The first is that its traditional market channels are changing, shifting and becoming more and more competitive. Top line growth is constrained and other channels are difficult to enter with satisfactory margins.
The second is that the cost of a key raw material has sky rocketed, imparting cost pressure (perhaps permanently) on the company – from the bottom up. Furthermore, the market is slow to absorb need price increases. The client has been family owned for almost 100 years and the drive to maintain the family legacy is strong. A sale of the business is not a desirable goal – and the timing of a sale could be bad.
The company is very good with manufacturing systems and project management but there is not a core sense of entrepreneurialism with regard to new opportunity identification and development.

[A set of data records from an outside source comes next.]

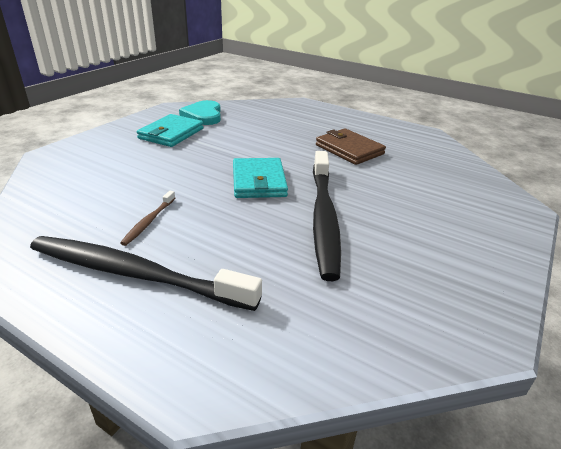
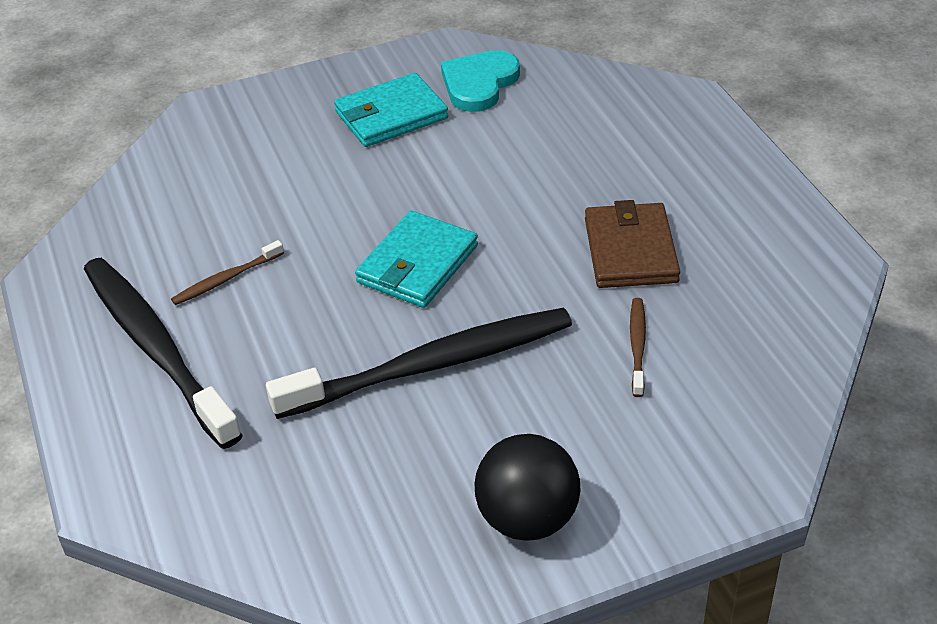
camera: 40 degrees right, 10 degrees up
black toothbrush [313,151,341,281] -> black toothbrush turned 150 degrees counterclockwise [266,308,572,419]
none -> black ball [475,434,580,541]
none -> brown toothbrush [630,298,646,397]

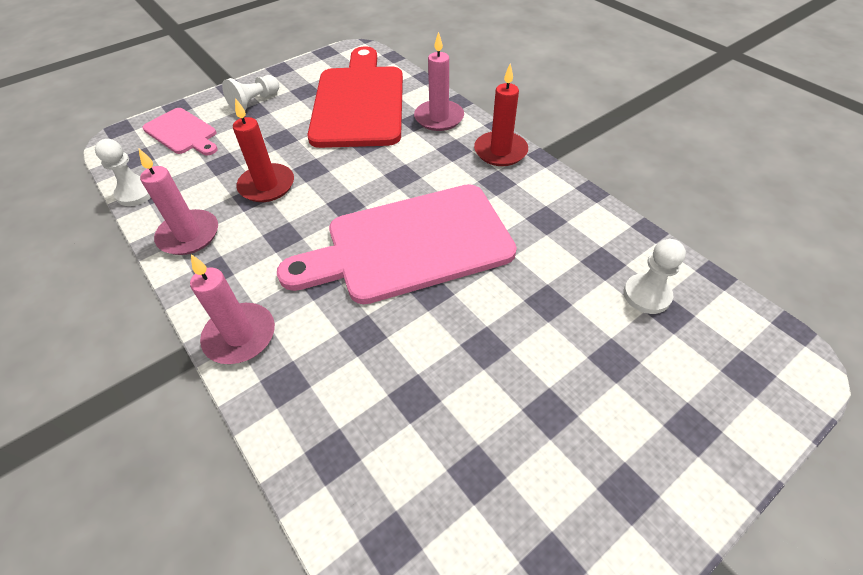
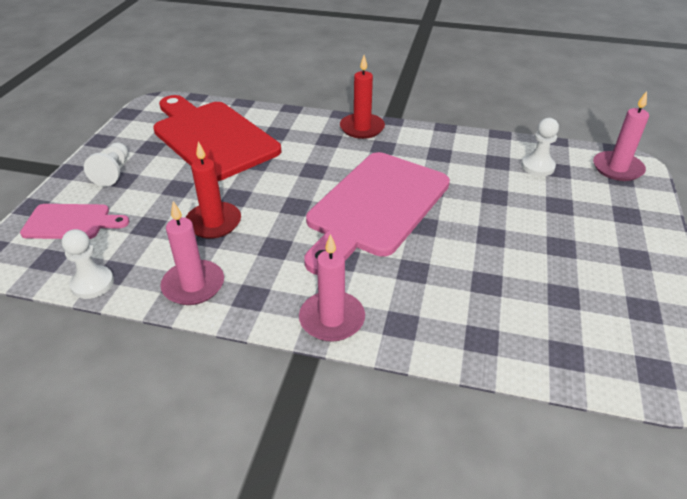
camera: 40 degrees left, 10 degrees down
pink candle [414,32,464,131] -> pink candle moved to [593,91,649,181]

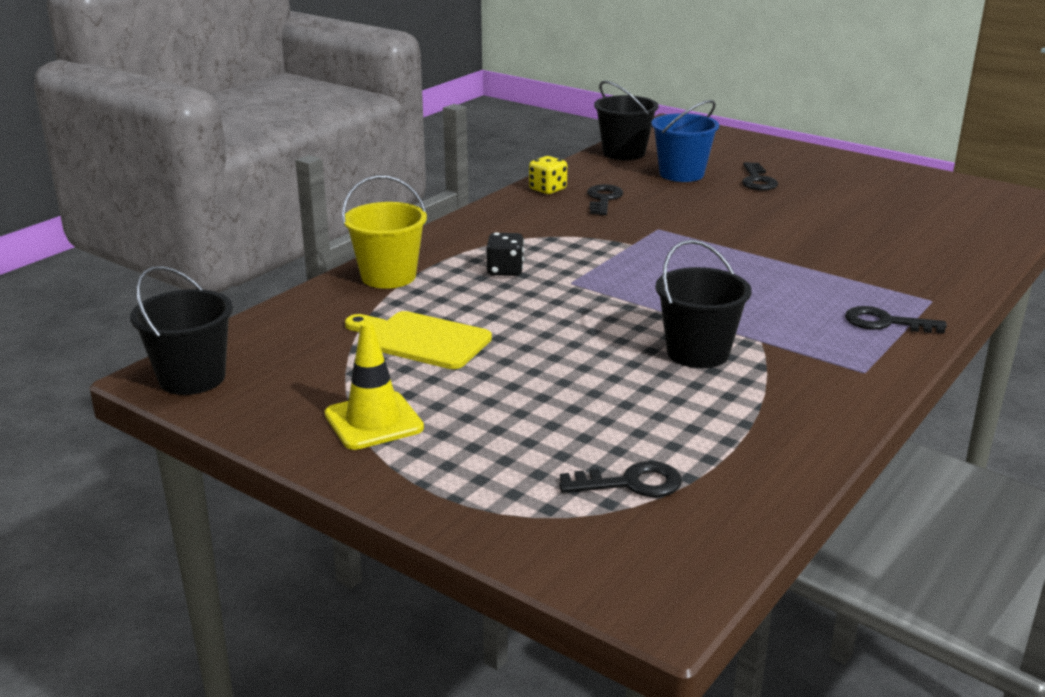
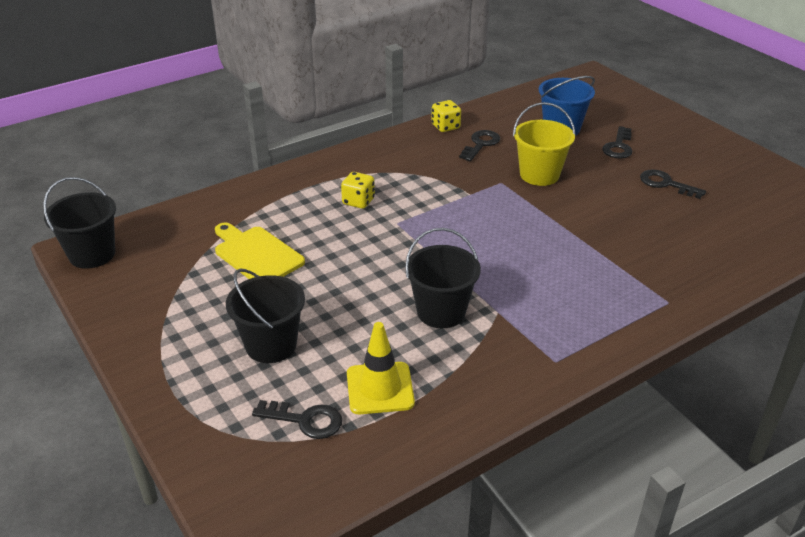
camera: 20 degrees right, 10 degrees up
yellow traffic cone [325,321,424,450] -> yellow traffic cone moved to [347,322,415,414]
yellow bucket [342,175,427,289] -> yellow bucket moved to [513,102,576,186]
black dice [487,233,524,276] -> yellow dice [341,172,375,209]
black bucket [594,81,659,160] -> black bucket moved to [226,268,305,363]
black key [845,306,947,334] -> black key moved to [640,169,706,199]

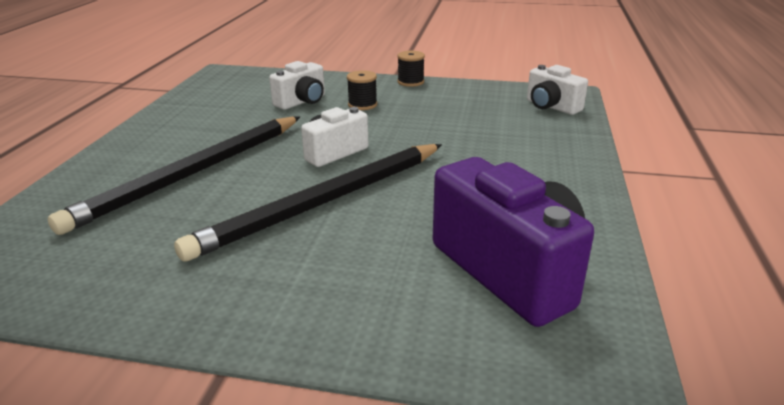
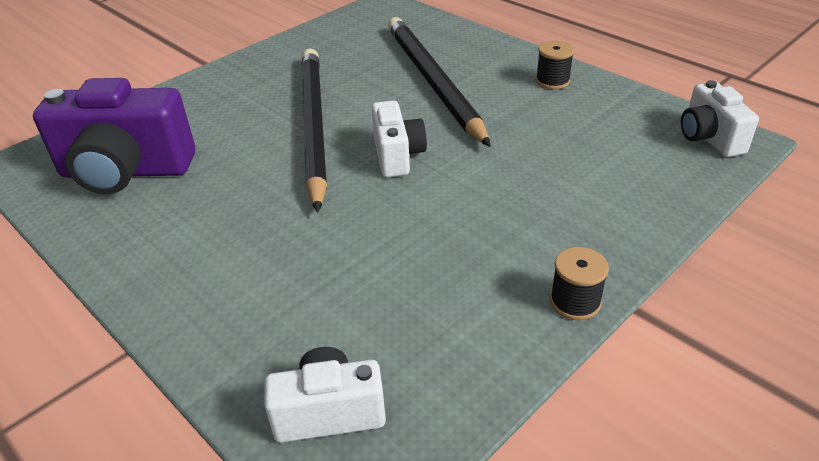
camera: 125 degrees right, 10 degrees up
white camera [269,61,325,110] -> white camera moved to [681,80,759,157]
black spool [347,70,377,110] -> black spool moved to [536,41,574,89]

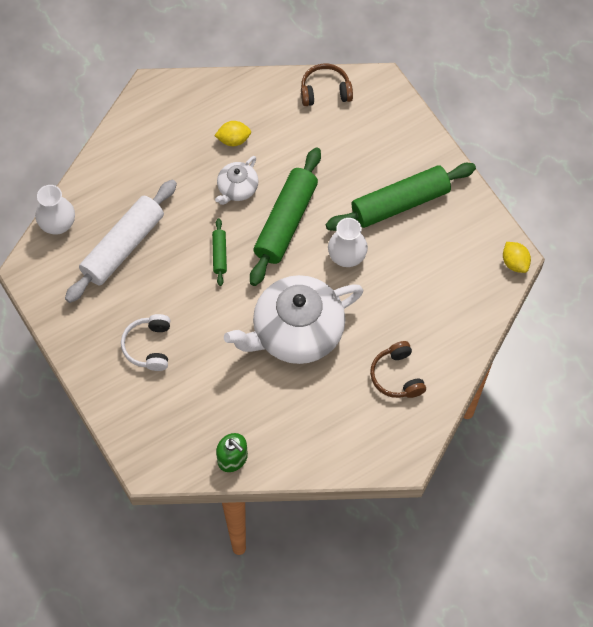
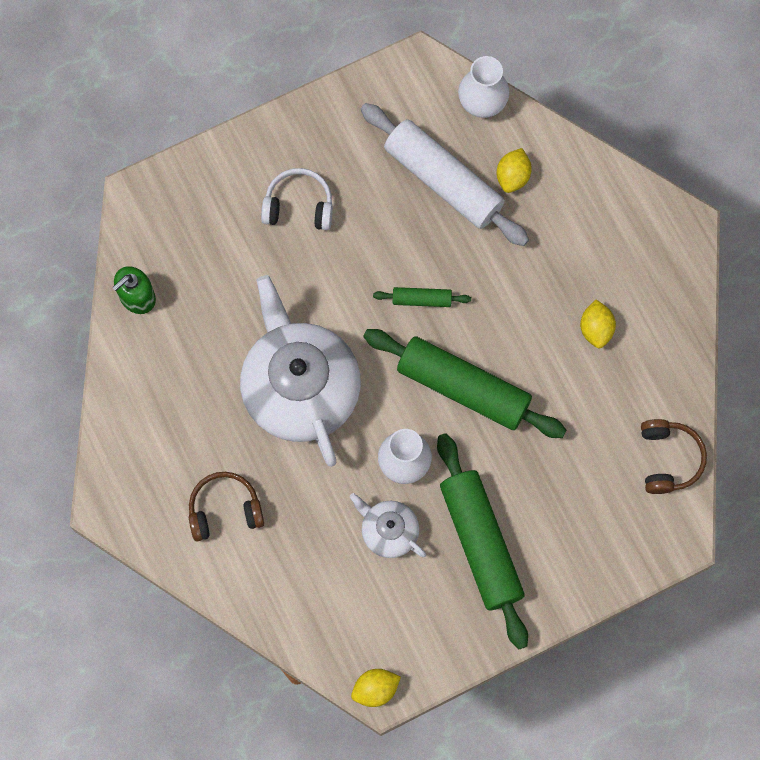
camera: 95 degrees right, 10 degrees up
white teapot [215,156,258,205] -> white teapot moved to [350,493,426,558]
none -> yellow lemon [497,148,532,193]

Solution: Client and TCM agree upon a list of operating companies involved in lines of business not in competition with, or as a customer of, the client. TCM approaches each company directly - inquiring into their willingness of to enter into joint venture, strategic alliance (or other form of long term business agreement, conversations. At the end of the process, the client has a working knowledge of alternatives for growth, including the possibility of merger without damaging or eliminating the family legacy. The merger would put the client into a very high growth and profitable new mode. The client is now able to choose between a go-it-alone strategy or a merger strategy. TCM has facilitated the development of meaningful choices for the family.
#2
Client is a family-owned, small, but successful, twenty year operator in a mature, multi-billion dollar industry. The client has an interesting task. The family has decided to sell the entire business at the highest possible price – in three years. The company was founded by the father, who, after nearly losing the business in the beginning, has managed the company in order to avoid risk. The strategic mantra was “Why grow for growth’s sake?” The issue with the mantra is that the sale price will most likely be limited due to the lack of historical growth (that can be studied by potential acquirers of the business.)
TCM was asked to design and conduct a limited project involving the following aspects.
a) What would be the value of the company today?
b) What are some low risk, low cost initiatives that could be initiated today, in order to increase the value of the company in three years?
c) What sorts of things would a high value buyer want to see in the company three years from now?
The project was completed as designed, with the advice transmitted to the client through a series of meetings and management exchanges. A final, short summary report was also provided. The report included a summary of the key ‘investment points’ as if the company were being described to buyers – three years into the future.
#3
Client is a family-owned, development stage, but successful entrepreneur in a rapidly growing industry. The client approached TCM with a request for investment capital. TCM felt that the business and industry held much potential but we advised the client to build the business using resources other than investment capital, until an appropriate valuation ‘nexus’ was reached. TCM provided introductions, relationships and other observations in order to assist in the investment capital-less business build-up strategy. The client has been able to grow at a very rapid and regular pace using an e-commerce sales strategy. Due to developments in the fragmented industry, the client seems to be well positioned to also pursue opportunities not necessarily involving internal growth.